Visit Whistler's Ancient Cedars Hiking Trail
Towering Ancient Red and Yellow Cedars, beautiful views of the Soo Valley and Showh Lake, fresh air, peacefulness and exercise. Whistler's Ancient Cedars hike is a great afternoon or morning activity!
The Ancient Cedars hike is a 5km round trip with 175m elevation gain; it takes approximately 2 hours depending on your speed and the amount of time spent at the trees grove. It is a relatively easy hike, but there are still parts that will get your heart pumping. It starts off with a few switchbacks, levels out for a while and then a short steeper hill climb, at the top of this hill there is a beautiful look out showing Showh Lake and the Soo Valley. You can have a short break, take some pictures and take in the gorgeous views. From here the trail is relatively level, you will start a loop surrounding the ancient cedars tree grove.
The Tree Grove
This is an area of the Valley that has not been logged. There are amazing gigantic cedar trees and standing beside them you feel very young and small. They are some the oldest living things in the entire Sea to Sky corridor, some 1000 years or older. The ones they lay along the forest floor will give you an even closer grasp of their size.
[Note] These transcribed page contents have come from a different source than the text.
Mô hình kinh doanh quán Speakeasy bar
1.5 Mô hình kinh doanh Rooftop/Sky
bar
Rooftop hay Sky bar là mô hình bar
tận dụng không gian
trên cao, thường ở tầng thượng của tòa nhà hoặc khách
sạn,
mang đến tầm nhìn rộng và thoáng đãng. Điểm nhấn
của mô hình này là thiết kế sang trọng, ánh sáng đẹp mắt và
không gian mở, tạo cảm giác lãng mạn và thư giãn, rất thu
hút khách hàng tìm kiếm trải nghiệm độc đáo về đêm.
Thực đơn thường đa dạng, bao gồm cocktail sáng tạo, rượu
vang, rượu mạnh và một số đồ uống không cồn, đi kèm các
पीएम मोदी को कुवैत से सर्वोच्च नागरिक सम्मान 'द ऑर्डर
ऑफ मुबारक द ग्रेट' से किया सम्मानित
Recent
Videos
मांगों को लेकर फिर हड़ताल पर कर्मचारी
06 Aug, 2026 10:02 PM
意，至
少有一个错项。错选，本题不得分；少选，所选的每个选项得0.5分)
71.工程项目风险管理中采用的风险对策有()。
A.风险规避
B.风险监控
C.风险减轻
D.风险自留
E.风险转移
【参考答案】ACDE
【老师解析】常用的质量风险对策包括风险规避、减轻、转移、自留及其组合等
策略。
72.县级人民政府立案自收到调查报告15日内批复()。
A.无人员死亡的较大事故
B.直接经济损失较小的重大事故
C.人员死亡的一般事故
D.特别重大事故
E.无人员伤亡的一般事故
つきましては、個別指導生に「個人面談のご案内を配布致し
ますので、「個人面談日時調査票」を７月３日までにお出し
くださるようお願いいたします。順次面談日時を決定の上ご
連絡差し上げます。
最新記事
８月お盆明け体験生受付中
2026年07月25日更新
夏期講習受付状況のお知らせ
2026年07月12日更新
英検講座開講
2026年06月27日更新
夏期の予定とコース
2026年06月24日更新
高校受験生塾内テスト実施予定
Yellow and Red Cedars is what is most present in the grove; there will also be smaller western hemlocks and Douglas-firs.
Red cedars are the larger of the two trees (often called Western Red Cedar). They grow best in moist to wet soils, with lots of nutrients. They also love lush forests, mountainsides, forested swamps and stream banks. These forests usually have a lush layer of ferns, huckleberries, and Devil's club, with a thick moss carpet on the forest floor. They can grow up to 60m tall, have drooping branches and a trunk that is often spread out wide at the base. Some trees live well over a thousand years, with the oldest verified age being 1460.
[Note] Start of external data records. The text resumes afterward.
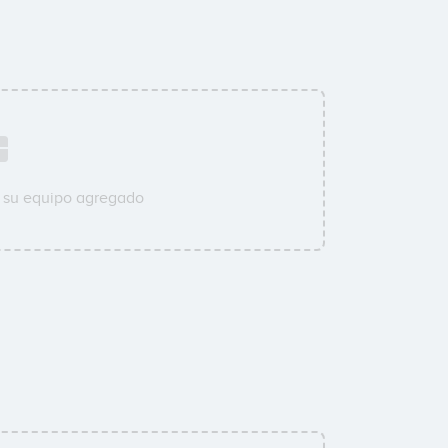
 su equipo agregado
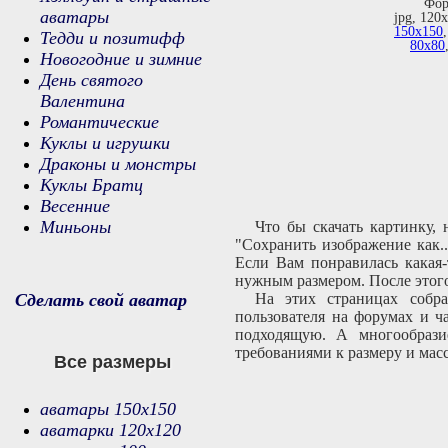
Фор
аватары
jpg, 120
150х150
Тедди и позитифф
80х80
Новогодние и зимние
День святого
Валентина
Романтические
Куклы и игрушки
Драконы и монстры
Куклы Братц
Весенние
Миньоны
Что бы скачать картинку,
"Сохранить изображение как.
Если Вам понравилась какая-
нужным размером. После этого
Сделать свой аватар
На этих страницах собра
пользователя на форумах и ч
подходящую. А многообрази
требованиями к размеру и масс
Все размеры
аватары 150х150
аватарки 120х120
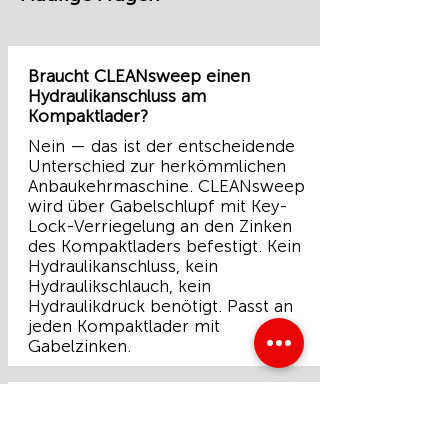
Braucht CLEANsweep einen
Hydraulikanschluss am
Kompaktlader?
Nein — das ist der entscheidende
Unterschied zur herkömmlichen
Anbaukehrmaschine. CLEANsweep
wird über Gabelschlupf mit Key-
Lock-Verriegelung an den Zinken
des Kompaktladers befestigt. Kein
Hydraulikanschluss, kein
Hydraulikschlauch, kein
Hydraulikdruck benötigt. Passt an
jeden Kompaktlader mit
Gabelzinken.
Wie befestigt man CLEANsweep
am Kompaktlader?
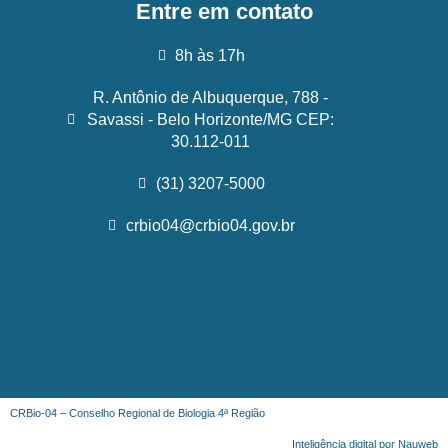
Entre em contato
8h às 17h
R. Antônio de Albuquerque, 788 -
Savassi - Belo Horizonte/MG CEP:
30.112-011
(31) 3207-5000
crbio04@crbio04.gov.br
CRBio-04 – Conselho Regional de Biologia 4ª Região
Inteligência digital por Nauweb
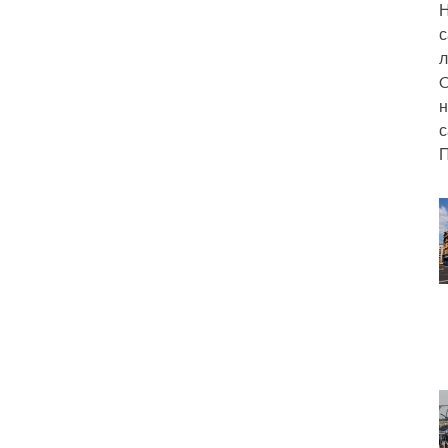
Н
с
л
C
н
с
П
Yellow cedars are a medium-sized tree and can grow up to 24m tall. They like to grow in deep, slightly acidic, moist soils, usually as single trees, or in small clumps. It is common for them to grow in red cedar old growth stands in places such as Whistler. They are much smaller than red cedars, but this does not mean they are younger. They grow very slowly, and when compared to red cedars they can be deceptively small for their age. They have a broad, grooved trunk that spreads out widely at the base.
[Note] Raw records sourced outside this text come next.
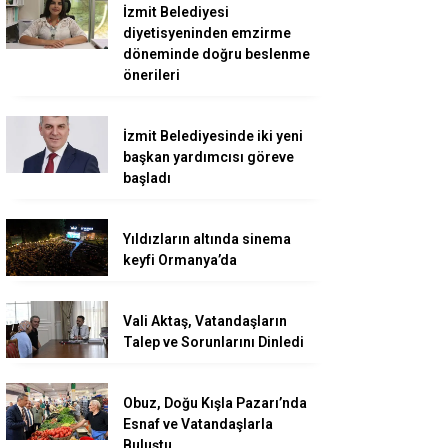
İzmit Belediyesi
diyetisyeninden emzirme
döneminde doğru beslenme
önerileri
İzmit Belediyesinde iki yeni
başkan yardımcısı göreve
başladı
Yıldızların altında sinema
keyfi Ormanya’da
Vali Aktaş, Vatandaşların
Talep ve Sorunlarını Dinledi
Obuz, Doğu Kışla Pazarı’nda
Esnaf ve Vatandaşlarla
Buluştu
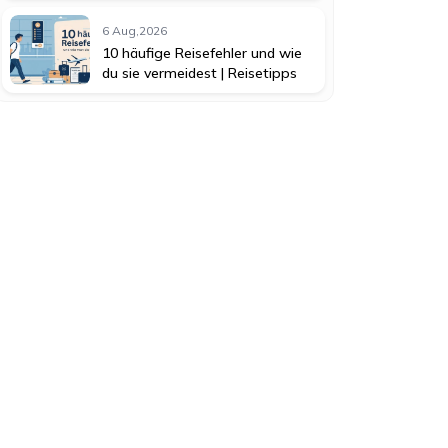
6 Aug,2026
10 häufige Reisefehler und wie
du sie vermeidest | Reisetipps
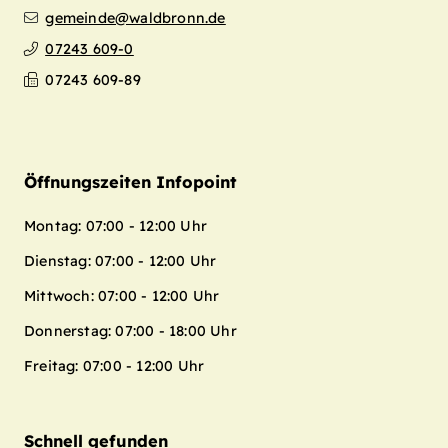
gemeinde@waldbronn.de
07243 609-0
07243 609-89
Öffnungszeiten Infopoint
Montag: 07:00 - 12:00 Uhr
Dienstag: 07:00 - 12:00 Uhr
Mittwoch: 07:00 - 12:00 Uhr
Donnerstag: 07:00 - 18:00 Uhr
Freitag: 07:00 - 12:00 Uhr
Schnell gefunden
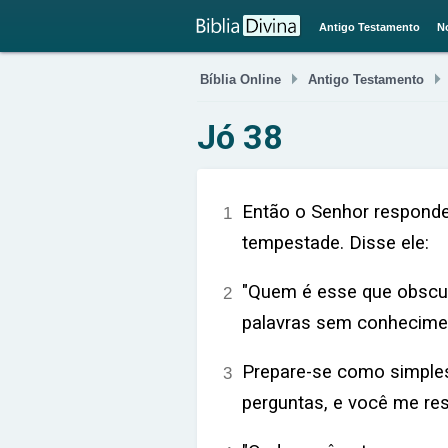
Antigo Testamento
N

Bíblia Online
Antigo Testamento
Jó 38
Então o Senhor responde
1
tempestade. Disse ele:
"Quem é esse que obsc
2
palavras sem conhecime
Prepare-se como simple
3
perguntas, e você me re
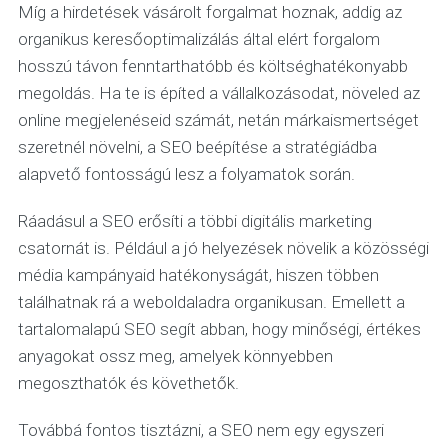
Míg a hirdetések vásárolt forgalmat hoznak, addig az
organikus keresőoptimalizálás által elért forgalom
hosszú távon fenntarthatóbb és költséghatékonyabb
megoldás. Ha te is építed a vállalkozásodat, növeled az
online megjelenéseid számát, netán márkaismertséget
szeretnél növelni, a SEO beépítése a stratégiádba
alapvető fontosságú lesz a folyamatok során.
Ráadásul a SEO erősíti a többi digitális marketing
csatornát is. Például a jó helyezések növelik a közösségi
média kampányaid hatékonyságát, hiszen többen
találhatnak rá a weboldaladra organikusan. Emellett a
tartalomalapú SEO segít abban, hogy minőségi, értékes
anyagokat ossz meg, amelyek könnyebben
megoszthatók és követhetők.
Továbbá fontos tisztázni, a SEO nem egy egyszeri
Access to the trail is approximately 15 min north of Whistler at the Cougar Mountain forest service road. You will need to drive passed the Adventure Group basecamp. The trailhead begins at 4.5km up this gravel road. A car will make it, but you really need a 4 wheel drive, as it is a bumpy logging road. If you go in a car, just go slow and you will be fine.
The hike is a lot shorter and less crowded than some of the bigger hikes around. Plus dogs are allowed on this trail. The sheer size and age of these cedar trees make this an 100% worthwhile hike. On your next trip to Whistler make sure to plan a few hours to visit the Ancient Cedars Tree Grove.